**Required action**
The answer should match the records character for character.

Source data: Begin

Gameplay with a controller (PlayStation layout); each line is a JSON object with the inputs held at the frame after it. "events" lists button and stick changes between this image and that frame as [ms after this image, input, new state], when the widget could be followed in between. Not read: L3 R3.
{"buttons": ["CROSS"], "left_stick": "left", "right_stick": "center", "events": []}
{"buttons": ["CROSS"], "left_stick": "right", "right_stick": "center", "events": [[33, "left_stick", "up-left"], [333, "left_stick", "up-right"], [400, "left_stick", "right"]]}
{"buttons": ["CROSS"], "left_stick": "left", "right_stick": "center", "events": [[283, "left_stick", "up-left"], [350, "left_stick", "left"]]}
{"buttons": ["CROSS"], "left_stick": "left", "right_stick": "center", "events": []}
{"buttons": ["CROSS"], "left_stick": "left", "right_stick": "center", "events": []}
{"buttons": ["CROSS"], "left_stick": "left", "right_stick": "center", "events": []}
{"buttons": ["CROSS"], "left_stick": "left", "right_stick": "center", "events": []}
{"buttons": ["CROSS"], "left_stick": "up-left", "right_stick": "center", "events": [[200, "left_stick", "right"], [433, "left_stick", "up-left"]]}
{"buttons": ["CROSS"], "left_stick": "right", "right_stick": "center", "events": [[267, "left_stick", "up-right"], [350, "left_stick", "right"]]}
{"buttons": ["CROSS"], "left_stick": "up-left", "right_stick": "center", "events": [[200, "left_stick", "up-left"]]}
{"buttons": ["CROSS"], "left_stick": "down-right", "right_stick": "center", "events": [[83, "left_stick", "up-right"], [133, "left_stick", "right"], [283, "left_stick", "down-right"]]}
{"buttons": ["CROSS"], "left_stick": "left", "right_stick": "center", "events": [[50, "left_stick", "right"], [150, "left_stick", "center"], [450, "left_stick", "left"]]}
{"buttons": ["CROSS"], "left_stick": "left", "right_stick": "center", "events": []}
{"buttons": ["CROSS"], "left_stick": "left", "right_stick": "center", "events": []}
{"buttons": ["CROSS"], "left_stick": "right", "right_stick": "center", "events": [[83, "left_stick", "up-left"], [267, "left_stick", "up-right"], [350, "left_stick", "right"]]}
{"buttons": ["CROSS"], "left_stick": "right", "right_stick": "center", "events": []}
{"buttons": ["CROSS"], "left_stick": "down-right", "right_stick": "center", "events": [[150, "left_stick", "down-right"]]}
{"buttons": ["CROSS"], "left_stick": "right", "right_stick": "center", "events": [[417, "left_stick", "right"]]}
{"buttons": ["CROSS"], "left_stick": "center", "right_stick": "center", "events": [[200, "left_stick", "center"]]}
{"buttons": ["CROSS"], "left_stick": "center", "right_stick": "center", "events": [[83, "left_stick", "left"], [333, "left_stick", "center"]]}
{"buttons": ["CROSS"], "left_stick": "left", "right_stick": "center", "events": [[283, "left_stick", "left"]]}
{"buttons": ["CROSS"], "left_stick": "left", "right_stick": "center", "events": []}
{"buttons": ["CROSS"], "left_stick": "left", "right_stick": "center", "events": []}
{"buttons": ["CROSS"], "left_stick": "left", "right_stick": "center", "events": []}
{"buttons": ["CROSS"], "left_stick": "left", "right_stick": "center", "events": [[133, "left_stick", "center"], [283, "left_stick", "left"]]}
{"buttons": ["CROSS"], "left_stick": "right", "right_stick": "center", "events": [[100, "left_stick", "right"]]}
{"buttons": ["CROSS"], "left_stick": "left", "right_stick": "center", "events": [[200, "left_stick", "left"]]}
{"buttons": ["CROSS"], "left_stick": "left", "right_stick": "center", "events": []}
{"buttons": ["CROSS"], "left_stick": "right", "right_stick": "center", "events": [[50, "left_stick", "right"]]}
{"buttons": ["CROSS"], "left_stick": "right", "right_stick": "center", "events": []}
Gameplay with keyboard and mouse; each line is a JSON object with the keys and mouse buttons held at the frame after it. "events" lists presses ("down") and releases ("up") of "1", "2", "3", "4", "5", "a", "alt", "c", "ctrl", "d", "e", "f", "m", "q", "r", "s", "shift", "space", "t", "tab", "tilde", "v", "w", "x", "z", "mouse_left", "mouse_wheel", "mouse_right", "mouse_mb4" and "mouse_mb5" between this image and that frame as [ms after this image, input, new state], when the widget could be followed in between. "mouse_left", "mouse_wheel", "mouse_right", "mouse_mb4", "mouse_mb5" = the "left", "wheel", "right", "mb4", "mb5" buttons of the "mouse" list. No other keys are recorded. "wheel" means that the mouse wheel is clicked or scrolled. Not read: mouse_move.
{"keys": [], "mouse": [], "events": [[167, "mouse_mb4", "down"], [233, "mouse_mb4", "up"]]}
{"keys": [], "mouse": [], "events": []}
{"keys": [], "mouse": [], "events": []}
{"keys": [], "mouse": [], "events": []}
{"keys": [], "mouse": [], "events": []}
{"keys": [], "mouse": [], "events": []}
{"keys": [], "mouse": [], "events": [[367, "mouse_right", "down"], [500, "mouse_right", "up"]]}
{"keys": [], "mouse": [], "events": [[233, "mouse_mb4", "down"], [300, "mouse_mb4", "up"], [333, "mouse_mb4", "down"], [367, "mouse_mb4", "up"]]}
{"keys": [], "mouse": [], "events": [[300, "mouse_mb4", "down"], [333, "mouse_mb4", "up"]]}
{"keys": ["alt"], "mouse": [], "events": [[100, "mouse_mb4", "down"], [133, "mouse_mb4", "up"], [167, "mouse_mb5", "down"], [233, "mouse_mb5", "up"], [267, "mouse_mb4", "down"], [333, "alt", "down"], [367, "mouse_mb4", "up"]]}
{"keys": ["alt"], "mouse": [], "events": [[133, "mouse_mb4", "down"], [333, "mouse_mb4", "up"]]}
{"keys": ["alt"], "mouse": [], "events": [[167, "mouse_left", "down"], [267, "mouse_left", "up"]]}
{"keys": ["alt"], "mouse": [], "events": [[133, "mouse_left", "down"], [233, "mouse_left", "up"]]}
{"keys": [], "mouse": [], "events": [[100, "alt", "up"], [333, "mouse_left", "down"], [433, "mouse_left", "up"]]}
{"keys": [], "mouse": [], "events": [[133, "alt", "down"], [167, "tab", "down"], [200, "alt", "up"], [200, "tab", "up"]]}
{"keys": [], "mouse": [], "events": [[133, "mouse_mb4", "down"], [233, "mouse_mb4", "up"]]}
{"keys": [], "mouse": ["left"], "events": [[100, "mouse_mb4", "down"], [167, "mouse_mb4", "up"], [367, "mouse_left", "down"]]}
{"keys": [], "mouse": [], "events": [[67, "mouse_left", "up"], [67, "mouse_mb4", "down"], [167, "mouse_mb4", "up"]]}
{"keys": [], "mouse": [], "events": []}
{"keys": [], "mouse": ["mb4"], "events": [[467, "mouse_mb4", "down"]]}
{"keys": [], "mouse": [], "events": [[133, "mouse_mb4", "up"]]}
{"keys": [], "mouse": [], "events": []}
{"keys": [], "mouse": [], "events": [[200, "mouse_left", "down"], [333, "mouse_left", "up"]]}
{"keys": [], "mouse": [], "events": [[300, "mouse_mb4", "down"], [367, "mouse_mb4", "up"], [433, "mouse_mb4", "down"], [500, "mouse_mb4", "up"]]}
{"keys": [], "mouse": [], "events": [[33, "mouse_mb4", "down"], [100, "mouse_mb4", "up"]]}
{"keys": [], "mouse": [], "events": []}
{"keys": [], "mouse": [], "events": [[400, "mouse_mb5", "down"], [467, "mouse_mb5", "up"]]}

Source data: End

**Result of the exercise**
Gameplay with a controller (PlayStation layout); each line is a JSON object with the inputs held at the frame after it. "events" lists button and stick changes between this image and that frame as [ms after this image, input, new state], when the widget could be followed in between. Not read: L3 R3.
{"buttons": ["CROSS"], "left_stick": "left", "right_stick": "center", "events": []}
{"buttons": ["CROSS"], "left_stick": "right", "right_stick": "center", "events": [[33, "left_stick", "up-left"], [333, "left_stick", "up-right"], [400, "left_stick", "right"]]}
{"buttons": ["CROSS"], "left_stick": "left", "right_stick": "center", "events": [[283, "left_stick", "up-left"], [350, "left_stick", "left"]]}
{"buttons": ["CROSS"], "left_stick": "left", "right_stick": "center", "events": []}
{"buttons": ["CROSS"], "left_stick": "left", "right_stick": "center", "events": []}
{"buttons": ["CROSS"], "left_stick": "left", "right_stick": "center", "events": []}
{"buttons": ["CROSS"], "left_stick": "left", "right_stick": "center", "events": []}
{"buttons": ["CROSS"], "left_stick": "up-left", "right_stick": "center", "events": [[200, "left_stick", "right"], [433, "left_stick", "up-left"]]}
{"buttons": ["CROSS"], "left_stick": "right", "right_stick": "center", "events": [[267, "left_stick", "up-right"], [350, "left_stick", "right"]]}
{"buttons": ["CROSS"], "left_stick": "up-left", "right_stick": "center", "events": [[200, "left_stick", "up-left"]]}
{"buttons": ["CROSS"], "left_stick": "down-right", "right_stick": "center", "events": [[83, "left_stick", "up-right"], [133, "left_stick", "right"], [283, "left_stick", "down-right"]]}
{"buttons": ["CROSS"], "left_stick": "left", "right_stick": "center", "events": [[50, "left_stick", "right"], [150, "left_stick", "center"], [450, "left_stick", "left"]]}
{"buttons": ["CROSS"], "left_stick": "left", "right_stick": "center", "events": []}
{"buttons": ["CROSS"], "left_stick": "left", "right_stick": "center", "events": []}
{"buttons": ["CROSS"], "left_stick": "right", "right_stick": "center", "events": [[83, "left_stick", "up-left"], [267, "left_stick", "up-right"], [350, "left_stick", "right"]]}
{"buttons": ["CROSS"], "left_stick": "right", "right_stick": "center", "events": []}
{"buttons": ["CROSS"], "left_stick": "down-right", "right_stick": "center", "events": [[150, "left_stick", "down-right"]]}
{"buttons": ["CROSS"], "left_stick": "right", "right_stick": "center", "events": [[417, "left_stick", "right"]]}
{"buttons": ["CROSS"], "left_stick": "center", "right_stick": "center", "events": [[200, "left_stick", "center"]]}
{"buttons": ["CROSS"], "left_stick": "center", "right_stick": "center", "events": [[83, "left_stick", "left"], [333, "left_stick", "center"]]}
{"buttons": ["CROSS"], "left_stick": "left", "right_stick": "center", "events": [[283, "left_stick", "left"]]}
{"buttons": ["CROSS"], "left_stick": "left", "right_stick": "center", "events": []}
{"buttons": ["CROSS"], "left_stick": "left", "right_stick": "center", "events": []}
{"buttons": ["CROSS"], "left_stick": "left", "right_stick": "center", "events": []}
{"buttons": ["CROSS"], "left_stick": "left", "right_stick": "center", "events": [[133, "left_stick", "center"], [283, "left_stick", "left"]]}
{"buttons": ["CROSS"], "left_stick": "right", "right_stick": "center", "events": [[100, "left_stick", "right"]]}
{"buttons": ["CROSS"], "left_stick": "left", "right_stick": "center", "events": [[200, "left_stick", "left"]]}
{"buttons": ["CROSS"], "left_stick": "left", "right_stick": "center", "events": []}
{"buttons": ["CROSS"], "left_stick": "right", "right_stick": "center", "events": [[50, "left_stick", "right"]]}
{"buttons": ["CROSS"], "left_stick": "right", "right_stick": "center", "events": []}
Gameplay with keyboard and mouse; each line is a JSON object with the keys and mouse buttons held at the frame after it. "events" lists presses ("down") and releases ("up") of "1", "2", "3", "4", "5", "a", "alt", "c", "ctrl", "d", "e", "f", "m", "q", "r", "s", "shift", "space", "t", "tab", "tilde", "v", "w", "x", "z", "mouse_left", "mouse_wheel", "mouse_right", "mouse_mb4" and "mouse_mb5" between this image and that frame as [ms after this image, input, new state], when the widget could be followed in between. "mouse_left", "mouse_wheel", "mouse_right", "mouse_mb4", "mouse_mb5" = the "left", "wheel", "right", "mb4", "mb5" buttons of the "mouse" list. No other keys are recorded. "wheel" means that the mouse wheel is clicked or scrolled. Not read: mouse_move.
{"keys": [], "mouse": [], "events": [[167, "mouse_mb4", "down"], [233, "mouse_mb4", "up"]]}
{"keys": [], "mouse": [], "events": []}
{"keys": [], "mouse": [], "events": []}
{"keys": [], "mouse": [], "events": []}
{"keys": [], "mouse": [], "events": []}
{"keys": [], "mouse": [], "events": []}
{"keys": [], "mouse": [], "events": [[367, "mouse_right", "down"], [500, "mouse_right", "up"]]}
{"keys": [], "mouse": [], "events": [[233, "mouse_mb4", "down"], [300, "mouse_mb4", "up"], [333, "mouse_mb4", "down"], [367, "mouse_mb4", "up"]]}
{"keys": [], "mouse": [], "events": [[300, "mouse_mb4", "down"], [333, "mouse_mb4", "up"]]}
{"keys": ["alt"], "mouse": [], "events": [[100, "mouse_mb4", "down"], [133, "mouse_mb4", "up"], [167, "mouse_mb5", "down"], [233, "mouse_mb5", "up"], [267, "mouse_mb4", "down"], [333, "alt", "down"], [367, "mouse_mb4", "up"]]}
{"keys": ["alt"], "mouse": [], "events": [[133, "mouse_mb4", "down"], [333, "mouse_mb4", "up"]]}
{"keys": ["alt"], "mouse": [], "events": [[167, "mouse_left", "down"], [267, "mouse_left", "up"]]}
{"keys": ["alt"], "mouse": [], "events": [[133, "mouse_left", "down"], [233, "mouse_left", "up"]]}
{"keys": [], "mouse": [], "events": [[100, "alt", "up"], [333, "mouse_left", "down"], [433, "mouse_left", "up"]]}
{"keys": [], "mouse": [], "events": [[133, "alt", "down"], [167, "tab", "down"], [200, "alt", "up"], [200, "tab", "up"]]}
{"keys": [], "mouse": [], "events": [[133, "mouse_mb4", "down"], [233, "mouse_mb4", "up"]]}
{"keys": [], "mouse": ["left"], "events": [[100, "mouse_mb4", "down"], [167, "mouse_mb4", "up"], [367, "mouse_left", "down"]]}
{"keys": [], "mouse": [], "events": [[67, "mouse_left", "up"], [67, "mouse_mb4", "down"], [167, "mouse_mb4", "up"]]}
{"keys": [], "mouse": [], "events": []}
{"keys": [], "mouse": ["mb4"], "events": [[467, "mouse_mb4", "down"]]}
{"keys": [], "mouse": [], "events": [[133, "mouse_mb4", "up"]]}
{"keys": [], "mouse": [], "events": []}
{"keys": [], "mouse": [], "events": [[200, "mouse_left", "down"], [333, "mouse_left", "up"]]}
{"keys": [], "mouse": [], "events": [[300, "mouse_mb4", "down"], [367, "mouse_mb4", "up"], [433, "mouse_mb4", "down"], [500, "mouse_mb4", "up"]]}
{"keys": [], "mouse": [], "events": [[33, "mouse_mb4", "down"], [100, "mouse_mb4", "up"]]}
{"keys": [], "mouse": [], "events": []}
{"keys": [], "mouse": [], "events": [[400, "mouse_mb5", "down"], [467, "mouse_mb5", "up"]]}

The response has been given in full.